Timothy Astin & folke_kelm,
Unfortunately, I do not have time to parse the questions of what is appropriate behavior for well qualified scientists like James Hansen & Bill McGuire, when writing in the non-peer reviewed literature about the possible risks associated with the "fat-tailed" pdf for climate change. Thus I will only briefly touch on the following extract from the 2012 Carbon Brief article, which confirms that at that time Bill McGuire was stating his opinion that sea level rise, SLR, by 2100 would be in the 1 to 2m range, while the high end IPCC AR4 SLR projection was on the order of 0.65 to 0.7m. Since 2012 the IPCC increased their SLR projections by about 50% to now have a high range of about 0.98m; however, the US NOAA Dec 2012 SLR guidance advises that design for a coastal power plant should use 2m of SLR by 2100. In this regards, it appears to me that Bill McGuire's opinion about possible anthropogenic driven SLR levels by 2100 were much more realistic than the AR4 scientists who choose (intentionally) to err on the side of least drama to the extent as to endanger the general public. It will be interesting to see how much AR6 increases its SLR rise projections above the AR5 projections.
Both of your posts seem to down play the significance of SLR on future tectonic activity; however, I assure you that 2m of SLR by 2100 is a massive weight redistribution around the world and will definitely impact entire tectonic plate action.
Furthermore, regarding the Nepal event; while it is true that it is currently not feasible to say whether any individual seismic event was or was not influence by anthropogenic behavior, the attached figure shows the GRACE satellite mass change observations from 2003 to 2010; which shows over 3cm of equivalent water height mass differences over the entire Indian Subcontinent in this timeframe alone (& I assure you that the indicated tend has accelerated since 2010), and Nepal is in-between the Northern Plains of India where the groundwater levels have been severely decreased due to extensive pumping (water mining), while some portions of the Tibet have received unusually high snowfall while other portions have experience unusually high de-glaciation.
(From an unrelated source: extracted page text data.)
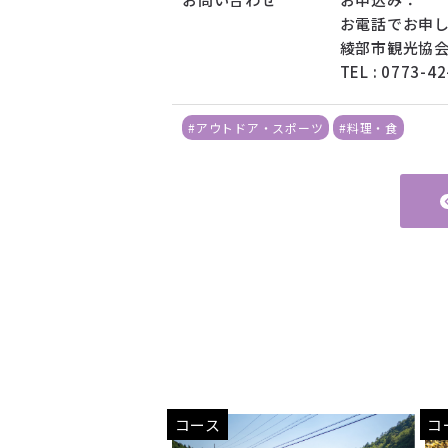
お電話でお申
綾部市観光協会
TEL : 0773
#アウトドア・スポーツ
#料理・食
コース
コ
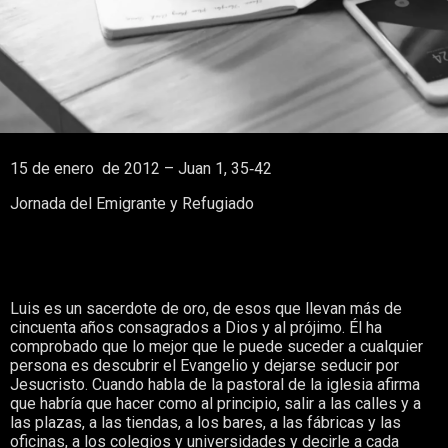
15 de enero de 2012 – Juan 1, 35‑42
Jornada del Emigrante y Refugiado
Luis es un sacerdote de oro, de esos que llevan más de
cincuenta años consagrados a Dios y al prójimo. Él ha
comprobado que lo mejor que le puede suceder a cualquier
persona es descubrir el Evangelio y dejarse seducir por
Jesucristo. Cuando habla de la pastoral de la iglesia afirma
que habría que hacer como al principio, salir a las calles y a
las plazas, a las tiendas, a los bares, a las fábricas y las
oficinas, a los colegios y universidades y decirle a cada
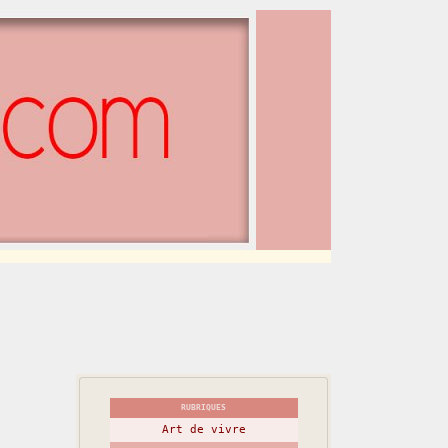
RUBRIQUES
Art de vivre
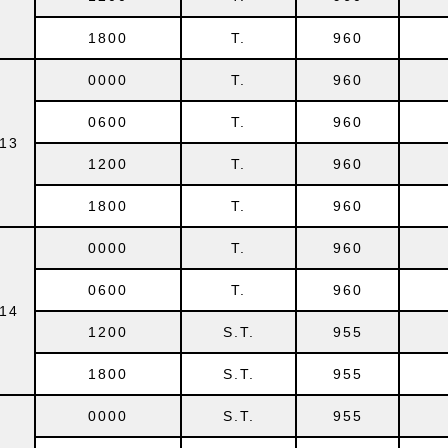
1800
T.
960
0000
T.
960
0600
T.
960
13
1200
T.
960
1800
T.
960
0000
T.
960
0600
T.
960
14
1200
S.T.
955
1800
S.T.
955
0000
S.T.
955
All of this change in water mass distribution around Nepal has a strong probability of being related to anthropogenic activity and by theory should have an impact on seismic activity in Nepal.
Extract from the 2012 Carbon Brief Article: "McGuire told us in an email:
"We are currently on a high-end emissions scenario track and prospects for getting off this any time soon look pretty bleak [...]. These scenarios are Met Office Hadley Centre scenarios that build in carbon feedbacks, and are - in my opinion - very realistic. In relation to sea level, the consensus now is that a 1 - 2m rise is most likely by 2100."
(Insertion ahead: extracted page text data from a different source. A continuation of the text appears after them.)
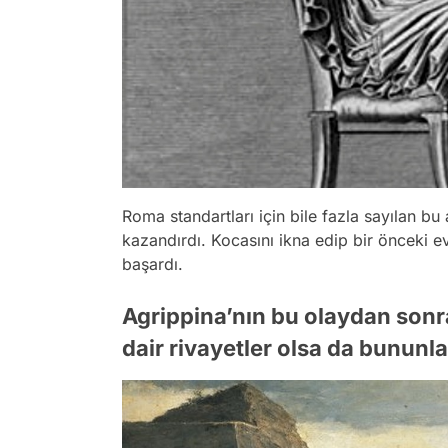
Roma standartları için bile fazla sayılan b
kazandırdı. Kocasını ikna edip bir önceki ev
başardı.
Agrippina’nın bu olaydan sonr
dair rivayetler olsa da bununla i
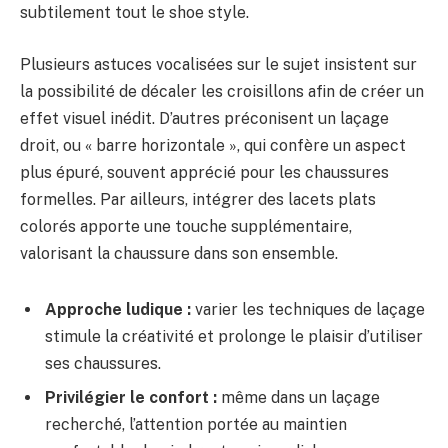
subtilement tout le shoe style.
Plusieurs astuces vocalisées sur le sujet insistent sur
la possibilité de décaler les croisillons afin de créer un
effet visuel inédit. D’autres préconisent un laçage
droit, ou « barre horizontale », qui confère un aspect
plus épuré, souvent apprécié pour les chaussures
formelles. Par ailleurs, intégrer des lacets plats
colorés apporte une touche supplémentaire,
valorisant la chaussure dans son ensemble.
Approche ludique :
varier les techniques de laçage
stimule la créativité et prolonge le plaisir d’utiliser
ses chaussures.
Privilégier le confort :
même dans un laçage
recherché, l’attention portée au maintien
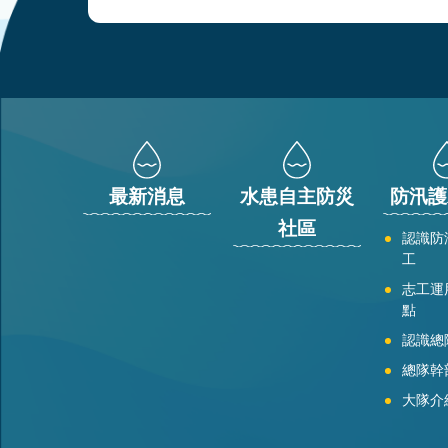
:::
最新消息
水患自主防災
防汛護
社區
認識防
工
志工運
點
認識總
總隊幹
大隊介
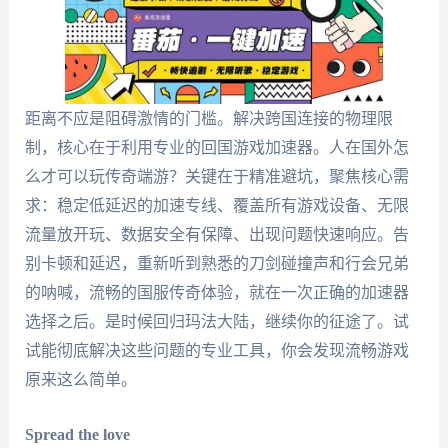
距离不应是阻碍激情的门槛。解决跨国连接的物理限
制，核心在于利用专业的回国游戏加速器。人在国外怎
么才可以玩传奇端游？关键在于精准避坑，聚焦核心需
求：稳定低延迟的加速专线、覆盖所有游戏设备、无限
流量放开玩、数据安全有保障、出现问题快速响应。告
别卡顿和延迟，重新听到熟悉的刀剑碰撞声和行会兄弟
的呐喊，流畅的国服传奇体验，就在一次正确的加速器
选择之后。是时候回归玛法大陆，继续你的征途了。试
试能彻底解决这些问题的专业工具，你会发现流畅游戏
原来这么简单。
Spread the love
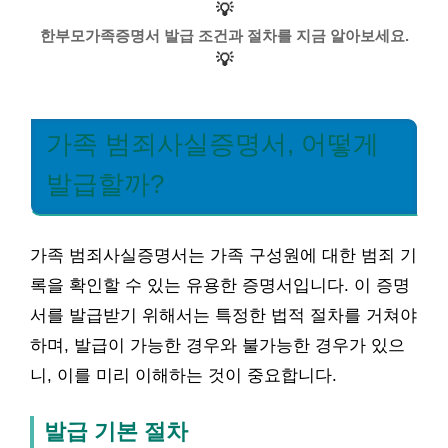
💡
한부모가족증명서 발급 조건과 절차를 지금 알아보세요.
💡
가족 범죄사실증명서, 어떻게
발급할까?
가족 범죄사실증명서는 가족 구성원에 대한 범죄 기
록을 확인할 수 있는 유용한 증명서입니다. 이 증명
서를 발급받기 위해서는 특정한 법적 절차를 거쳐야
하며, 발급이 가능한 경우와 불가능한 경우가 있으
니, 이를 미리 이해하는 것이 중요합니다.
발급 기본 절차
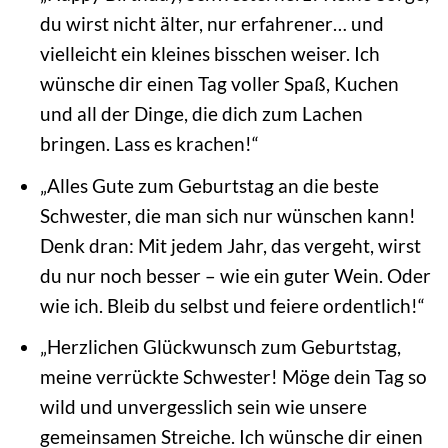
du wirst nicht älter, nur erfahrener… und
vielleicht ein kleines bisschen weiser. Ich
wünsche dir einen Tag voller Spaß, Kuchen
und all der Dinge, die dich zum Lachen
bringen. Lass es krachen!“
„Alles Gute zum Geburtstag an die beste
Schwester, die man sich nur wünschen kann!
Denk dran: Mit jedem Jahr, das vergeht, wirst
du nur noch besser – wie ein guter Wein. Oder
wie ich. Bleib du selbst und feiere ordentlich!“
„Herzlichen Glückwunsch zum Geburtstag,
meine verrückte Schwester! Möge dein Tag so
wild und unvergesslich sein wie unsere
gemeinsamen Streiche. Ich wünsche dir einen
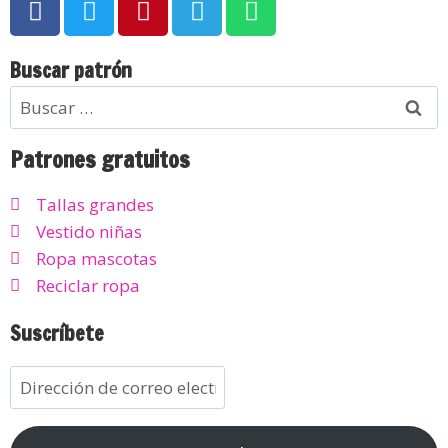
Buscar patrón
Patrones gratuitos
Tallas grandes
Vestido niñas
Ropa mascotas
Reciclar ropa
Suscríbete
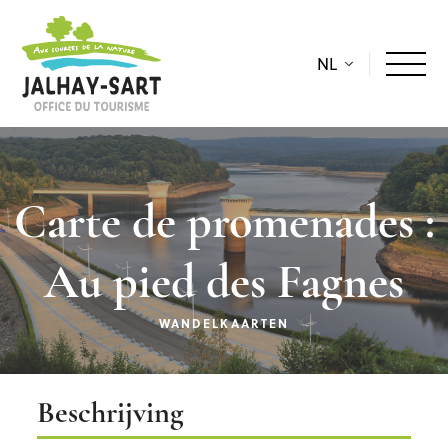
NL
Carte de promenades :
Au pied des Fagnes
WANDELKAARTEN
Beschrijving
Beschrijving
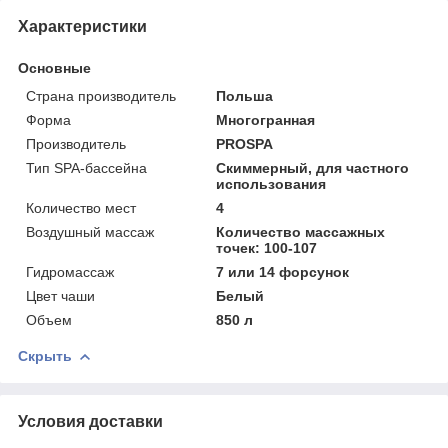
Характеристики
Основные
Страна производитель
Польша
Форма
Многогранная
Производитель
PROSPA
Тип SPA-бассейна
Скиммерный, для частного
использования
Количество мест
4
Воздушный массаж
Количество массажных
точек: 100-107
Гидромассаж
7 или 14 форсунок
Цвет чаши
Белый
Объем
850 л
Скрыть
Условия доставки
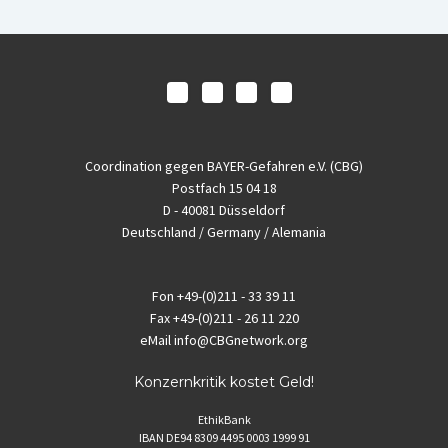
Coordination gegen BAYER-Gefahren e.V. (CBG)
Postfach 15 04 18
D - 40081 Düsseldorf
Deutschland / Germany / Alemania
Fon
+49-(0)211 - 33 39 11
Fax
+49-(0)211 - 26 11 220
eMail
info@CBGnetwork.org
Konzernkritik kostet Geld!
EthikBank
IBAN DE94 8309 4495 0003 1999 91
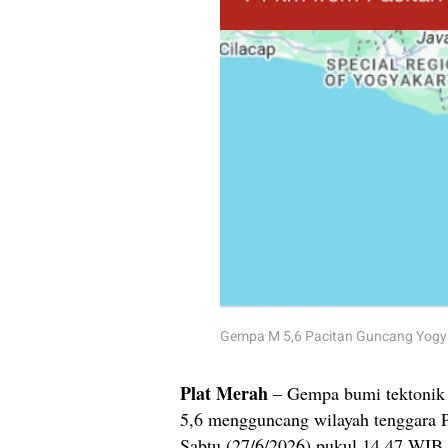
Gempa M 5,6 Pacitan Guncang Yogyak
Plat Merah
– Gempa bumi tektonik
5,6 mengguncang wilayah tenggara P
Sabtu (27/6/2026) pukul 14.47 WIB.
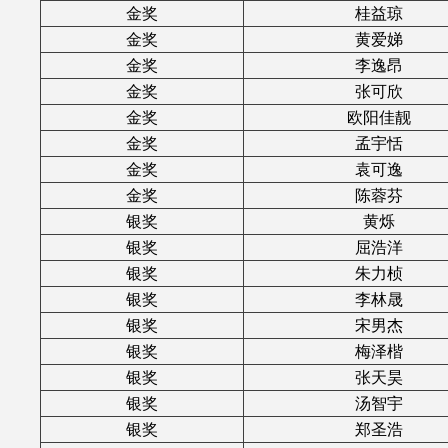
金奖
桂益琼
金奖
黄爱娣
金奖
李逸昂
金奖
张可欣
金奖
欧阳佳靓
金奖
孟宇恬
金奖
袁可逸
金奖
陈蓉芬
银奖
黄烁
银奖
屈浩洋
银奖
朱力桢
银奖
李林晟
银奖
宋男杰
银奖
梅泽楷
银奖
张天昊
银奖
汤智宇
银奖
郑圣浩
McGuire is also clearly coming from a particular viewpoint:
"The language used in scientific papers is always careful, but released from the constraints of peer-reviewed journals we are able to express our thoughts in a more personal manner - as James Hansen in the US has done so effectively. My personal opinion is that climate change will be catastrophic - even without any geological response."
Perhaps it's not that surprising that book authors will try and make their work sound exciting. But there are no end of newspapers willing to pounce on catastrophic visions of the future in order to perpetuate the 'it's an apocalypse/it isn't happening' see-saw that makes up the worst end of climate reporting.
McGuire is not shying away from discussing high-end scenarios, which is fair enough. But in our view he should make clear that this is what he is doing, and also more carefully communicate the uncertainty in his work. After all, it appears to be decidedly early days for this research."
While I do concur that most seismic activity is still natural in origin, and the influence of climate change is still on the "fat right-tail" end of the seismic hazard pdf; nevertheless, I believe that it is a mistake to think that society is safe from the potential impacts of abrupt climate change.